I have mentioned how important it was to develop some concept of what each posture means on a martial level, even if it is only a mental understanding. However, to learn any on a meaningful martial level, you will have to isolate and practise individual techniques many times with a variety of training partners, and at a variety of intensities as your understanding and skills develop.
Such interaction, even when done slowly and carefully, complicates and changes your feel for the mechanics of each posture. Now you really begin to learn where your hands and feet should be at any one time, how to get them there using bagua principles, and how to relax under pressure.
In the long run, any martial skill you develop will result from internalising the principles and a few techniques, as opposed to learning many applications on a superficial level. This small arsenal can eventually become internal (or instinctive, or subconscious, or conditioned reflex—call it what you like).

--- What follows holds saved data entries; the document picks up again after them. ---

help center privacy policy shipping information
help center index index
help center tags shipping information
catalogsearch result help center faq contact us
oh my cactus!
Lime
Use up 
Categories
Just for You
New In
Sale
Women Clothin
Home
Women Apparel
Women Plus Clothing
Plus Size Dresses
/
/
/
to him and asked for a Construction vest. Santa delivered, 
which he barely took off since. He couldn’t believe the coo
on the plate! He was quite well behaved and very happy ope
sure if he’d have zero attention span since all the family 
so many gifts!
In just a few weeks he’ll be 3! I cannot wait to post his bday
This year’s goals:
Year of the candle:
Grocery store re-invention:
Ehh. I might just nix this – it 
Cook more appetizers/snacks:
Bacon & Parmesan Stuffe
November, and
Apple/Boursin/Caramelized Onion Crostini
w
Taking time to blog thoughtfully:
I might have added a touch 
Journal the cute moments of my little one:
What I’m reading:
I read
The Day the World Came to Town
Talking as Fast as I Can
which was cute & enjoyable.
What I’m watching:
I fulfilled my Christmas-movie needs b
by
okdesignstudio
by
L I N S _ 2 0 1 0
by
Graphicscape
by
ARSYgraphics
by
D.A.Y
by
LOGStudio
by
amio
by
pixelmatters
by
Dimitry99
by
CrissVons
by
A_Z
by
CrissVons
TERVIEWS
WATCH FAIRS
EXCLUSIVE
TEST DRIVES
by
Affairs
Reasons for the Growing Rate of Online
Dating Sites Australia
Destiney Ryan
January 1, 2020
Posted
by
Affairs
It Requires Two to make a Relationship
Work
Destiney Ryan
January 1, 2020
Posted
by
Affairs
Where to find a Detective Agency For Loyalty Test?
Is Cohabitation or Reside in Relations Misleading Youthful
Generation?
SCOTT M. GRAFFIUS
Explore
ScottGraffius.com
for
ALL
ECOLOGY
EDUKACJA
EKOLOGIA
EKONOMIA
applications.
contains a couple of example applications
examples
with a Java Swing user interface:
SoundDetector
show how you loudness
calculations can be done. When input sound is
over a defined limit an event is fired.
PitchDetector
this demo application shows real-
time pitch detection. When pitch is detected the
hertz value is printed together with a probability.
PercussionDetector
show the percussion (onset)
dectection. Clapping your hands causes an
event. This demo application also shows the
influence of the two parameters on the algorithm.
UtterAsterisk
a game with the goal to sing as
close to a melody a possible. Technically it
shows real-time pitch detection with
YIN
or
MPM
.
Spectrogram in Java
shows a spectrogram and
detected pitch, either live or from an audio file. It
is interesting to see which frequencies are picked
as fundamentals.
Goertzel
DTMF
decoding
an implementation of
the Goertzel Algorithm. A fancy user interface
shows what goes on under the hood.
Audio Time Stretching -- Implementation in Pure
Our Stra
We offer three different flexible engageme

One way to do this is to select a few postures from the solo form(s) that you do particularly well or like the most, and practise them on your own and with a partner. Try to pick methods that cover attacks from the most common angles and from both the right and left sides. If you can eventually make them work while being attacked with some speed and power then you're on the right track.
Remember that there is really no one interpretation of each method (although some experts would, no doubt, argue with this). I believe that each posture has one or more interpretations as a defence against either being struck or grabbed; however, each will also have countless variations depending on the skills and strengths of the practitioner, as well as the angle and complexity of attack.